U.S. Note 3(d), subchapter XX, HTSUS, provides that:
For purposes of U.S. note 7(i) to subchapter II of this chapter and subheadings 9820.11.03, 9820.11.06, and 9820.11.18, an article otherwise eligible for preferential treatment under such subheadings shall not be ineligible for such treatment because the article contains nylon filament yarn (other than elastomeric yarn) classifiable under subheading 5402.10.30, 5402.10.60, 5402.31.30, 5402.31.60, 5402.32.30, 5402.32.60, 5402.41.10, 5401.41.90, 5402.51.00 or 5402.61.00 of the tariff schedule that entered free of duty as a product of Israel under the terms of general note 8 to the tariff schedule or as a good of Canada or a good of Mexico under the terms of general note 12 to the tariff schedule.
The exception for nylon filament yarn from Israel set forth in U.S. Note 3(d), subchapter XX, HTSUS, applies to the subheading 9802.00.8044 provision.
Based on the facts presented, the yarns used by Georgia Narrow Fabrics are not wholly formed in the United States as required in subheading 9802.00.8044, HTSUS. We are unable to determine based on the documents presented which of the listed entries are made of the yarns used by Georgia Narrow Fabrics. Therefore, we are assuming that all of the entries contain narrow fabric made of yarns from Malaysia and Thailand. Further, there was no information presented regarding the cutting of the components. Accordingly, these entries are not eligible for preferential treatment under subheading 9802.00.8044, HTSUS.
HOLDING:
Based on the facts presented above, the protest should be denied in full.

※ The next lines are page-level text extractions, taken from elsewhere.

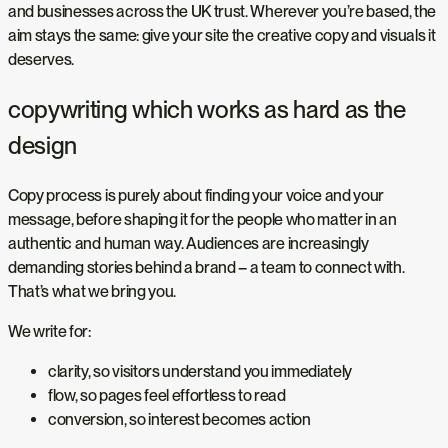
and businesses across the UK trust. Wherever you’re based, the
aim stays the same: give your site the creative copy and visuals it
deserves.
copywriting which works as hard as the
design
Copy process is purely about finding your voice and your
message, before shaping it for the people who matter in an
authentic and human way. Audiences are increasingly
demanding stories behind a brand – a team to connect with.
That’s what we bring you.
We write for:
clarity, so visitors understand you immediately
flow, so pages feel effortless to read
conversion, so interest becomes action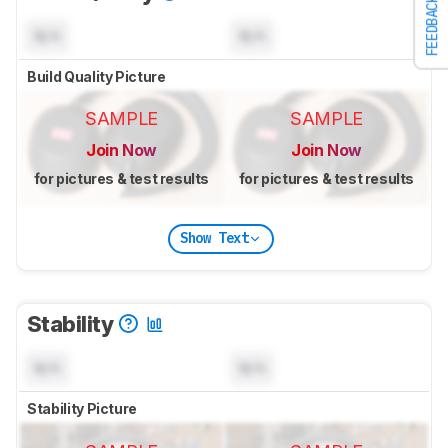
FEEDBACK
N/A
N/A
Build Quality Picture
SAMPLE
SAMPLE
Join Now
Join Now
for pictures & test results
for pictures & test results
Show Text
Stability
N/A
N/A
Stability Picture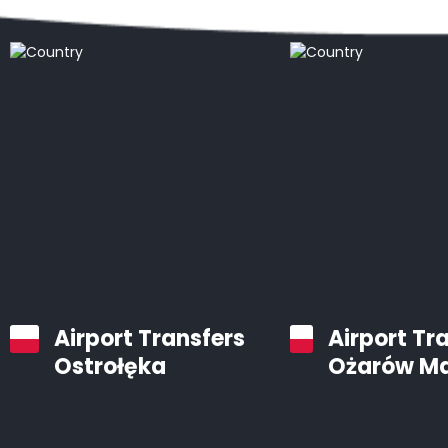
Airport Transfers
Airport Tr
Ostrołęka
Ożarów M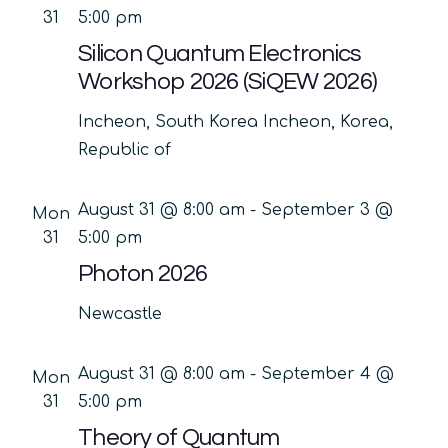
31
5:00 pm
Silicon Quantum Electronics
Workshop 2026 (SiQEW 2026)
Incheon, South Korea
Incheon, Korea,
Republic of
August 31 @ 8:00 am
-
September 3 @
Mon
31
5:00 pm
Photon 2026
Newcastle
August 31 @ 8:00 am
-
September 4 @
Mon
31
5:00 pm
Theory of Quantum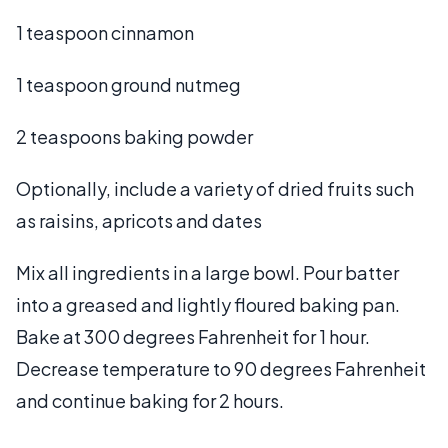
1 teaspoon cinnamon
1 teaspoon ground nutmeg
2 teaspoons baking powder
Optionally, include a variety of dried fruits such
as raisins, apricots and dates
Mix all ingredients in a large bowl. Pour batter
into a greased and lightly floured baking pan.
Bake at 300 degrees Fahrenheit for 1 hour.
Decrease temperature to 90 degrees Fahrenheit
and continue baking for 2 hours.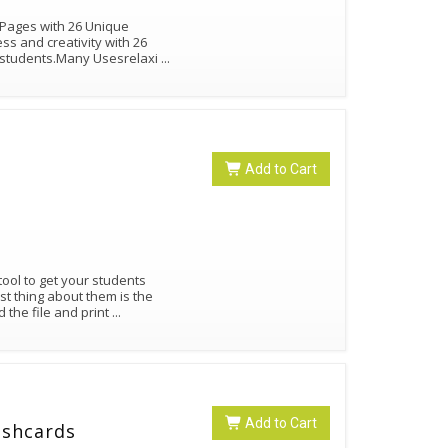
 Pages with 26 Unique
s and creativity with 26
er students.Many Usesrelaxi
...
Add to Cart
tool to get your students
t thing about them is the
the file and print
...
Add to Cart
ashcards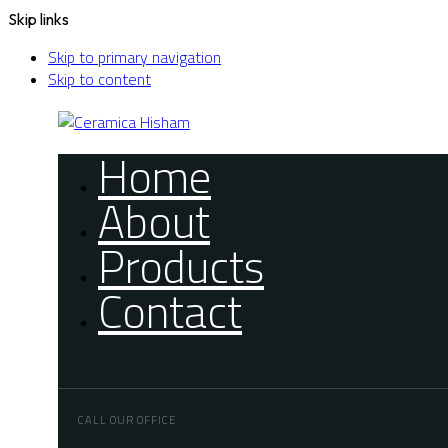
Skip links
Skip to primary navigation
Skip to content
Home
About
Products
Contact
CALL OUR OFFICE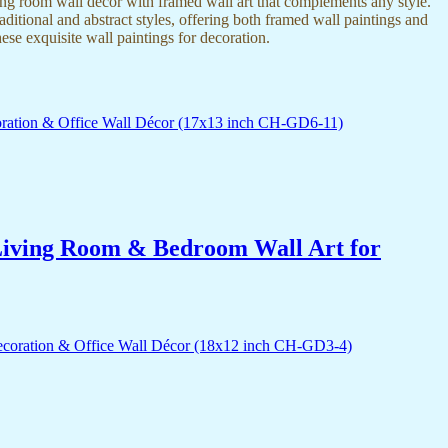
ing room wall decor with framed wall art that complements any style.
itional and abstract styles, offering both framed wall paintings and
hese exquisite wall paintings for decoration.
r Living Room & Bedroom Wall Art for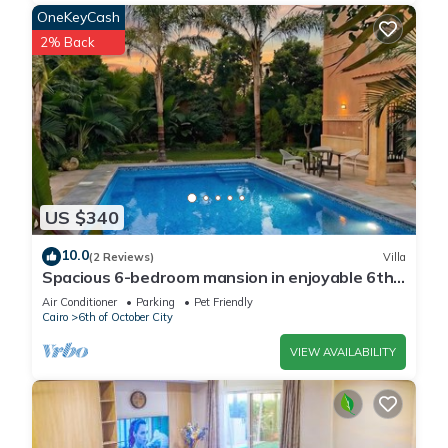
OneKeyCash
2% Back
US $340
10.0
(2 Reviews)
Villa
Spacious 6-bedroom mansion in enjoyable 6th
of October City with WiFi, AC
Air Conditioner
Parking
Pet Friendly
Cairo
6th of October City
VIEW AVAILABILITY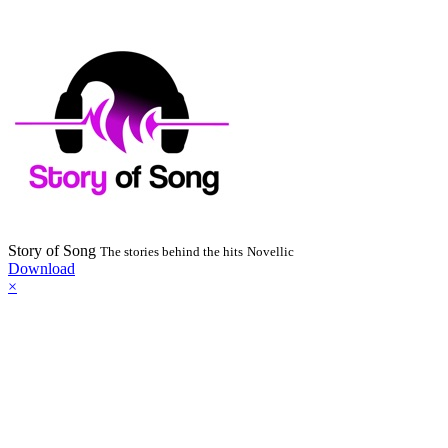
Story of Song
The stories behind the hits
Novellic
Download
×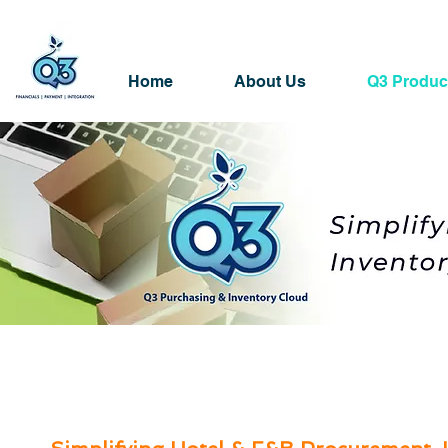
Home
About Us
Q3 Produc
Q3 Purchasing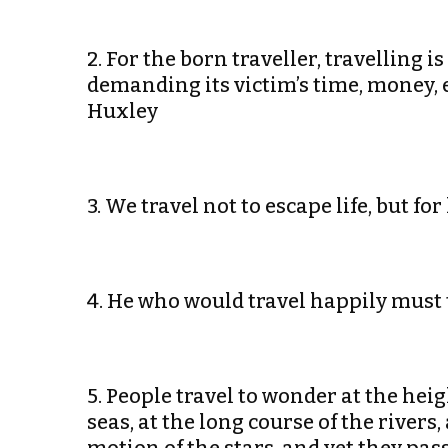
2. For the born traveller, travelling is
demanding its victim’s time, money, 
Huxley
3. We travel not to escape life, but f
4. He who would travel happily must 
5. People travel to wonder at the hei
seas, at the long course of the rivers,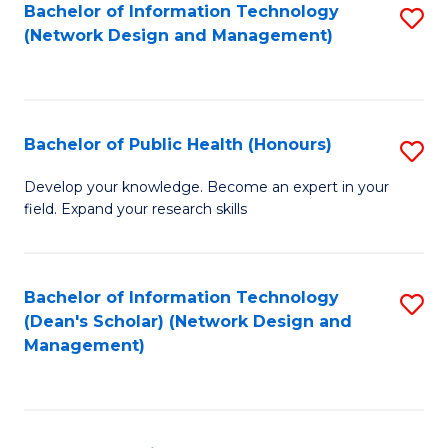
to
Bachelor of Information Technology
S
(Network Design and Management)
C
to
Fa
C
Fa
Bachelor of Public Health (Honours)
S
B
Develop your knowledge. Become an expert in your
field. Expand your research skills
of
Pu
H
Bachelor of Information Technology
S
(Dean's Scholar) (Network Design and
(
to
Management)
to
C
C
Fa
Fa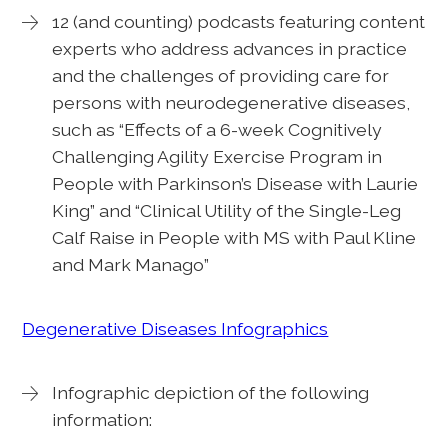
12 (and counting) podcasts featuring content
experts who address advances in practice
and the challenges of providing care for
persons with neurodegenerative diseases,
such as “Effects of a 6-week Cognitively
Challenging Agility Exercise Program in
People with Parkinson’s Disease with Laurie
King” and “Clinical Utility of the Single-Leg
Calf Raise in People with MS with Paul Kline
and Mark Manago”
Degenerative Diseases Infographics
Infographic depiction of the following
information: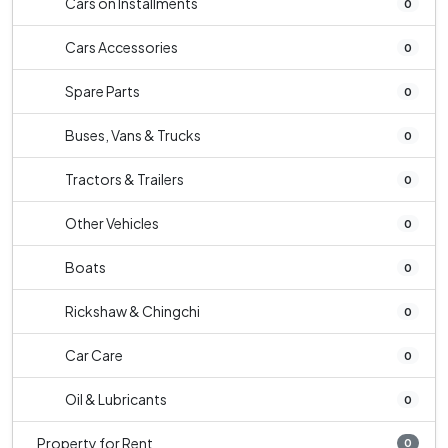
Cars on Installments
0
Cars Accessories
0
Spare Parts
0
Buses, Vans & Trucks
0
Tractors & Trailers
0
Other Vehicles
0
Boats
0
Rickshaw & Chingchi
0
Car Care
0
Oil & Lubricants
0
Property for Rent
0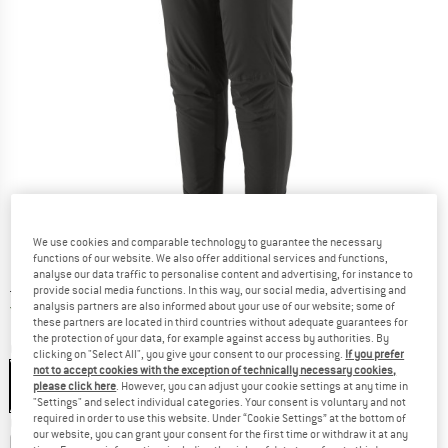
We use cookies and comparable technology to guarantee the necessary
functions of our website. We also offer additional services and functions,
analyse our data traffic to personalise content and advertising, for instance to
Price:
£
219.95
incl. duties and taxes
provide social media functions. In this way, our social media, advertising and
United Kingdom. Info on shipping costs. O
Free shipping
(GB)
analysis partners are also informed about your use of our website; some of
these partners are located in third countries without adequate guarantees for
the protection of your data, for example against access by authorities. By
Colour:
Black
clicking on "Select All", you give your consent to our processing.
If you prefer
not to accept cookies with the exception of technically necessary cookies,
please click here
. However, you can adjust your cookie settings at any time in
"Settings" and select individual categories. Your consent is voluntary and not
required in order to use this website. Under “Cookie Settings” at the bottom of
Choose size:
our website, you can grant your consent for the first time or withdraw it at any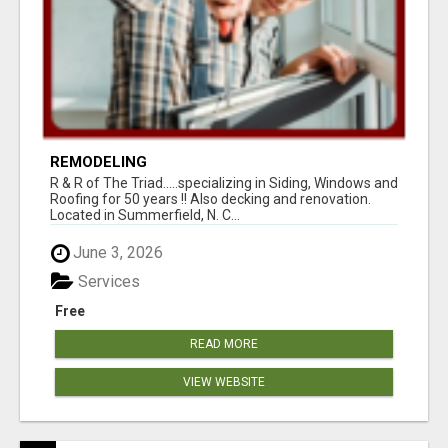
REMODELING
R & R of The Triad.....specializing in Siding, Windows and
Roofing for 50 years !! Also decking and renovation.
Located in Summerfield, N. C...
June 3, 2026
Services
Free
READ MORE
VIEW WEBSITE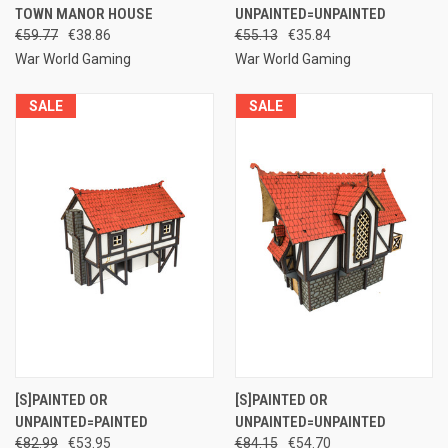
TOWN MANOR HOUSE
UNPAINTED=UNPAINTED
€59.77
€38.86
€55.13
€35.84
War World Gaming
War World Gaming
SALE
SALE
[S]PAINTED OR
[S]PAINTED OR
UNPAINTED=PAINTED
UNPAINTED=UNPAINTED
€82.99
€53.95
€84.15
€54.70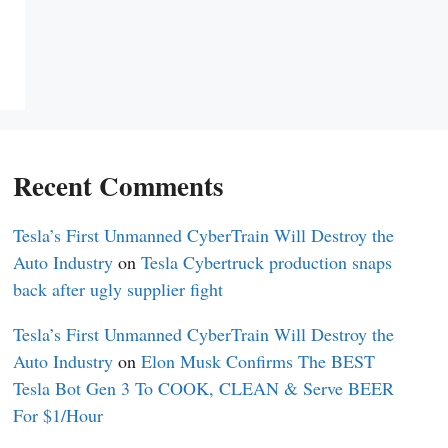
Recent Comments
Tesla’s First Unmanned CyberTrain Will Destroy the
Auto Industry
on
Tesla Cybertruck production snaps
back after ugly supplier fight
Tesla’s First Unmanned CyberTrain Will Destroy the
Auto Industry
on
Elon Musk Confirms The BEST
Tesla Bot Gen 3 To COOK, CLEAN & Serve BEER
For $1/Hour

In accordance with Section 3A(11)(b) of Customs Directive 099 3550-065, dated August 4, 1993, Subject: Revised Protest Directive, you are to mail this decision, together with the Customs Form 19, to the protestant no later than 60 days from the date of this letter. Any reliquidation of the entry or entries in accordance with the decision should be accomplished prior to mailing of this decision. Sixty days from the date of this decision, the Office of Regulations and Rulings will make the decision available to Customs personnel, and to the public on the Customs Home Page on the World Wide Web at www.customs.gov, by means of the Freedom of Information Act, and other methods of public distribution.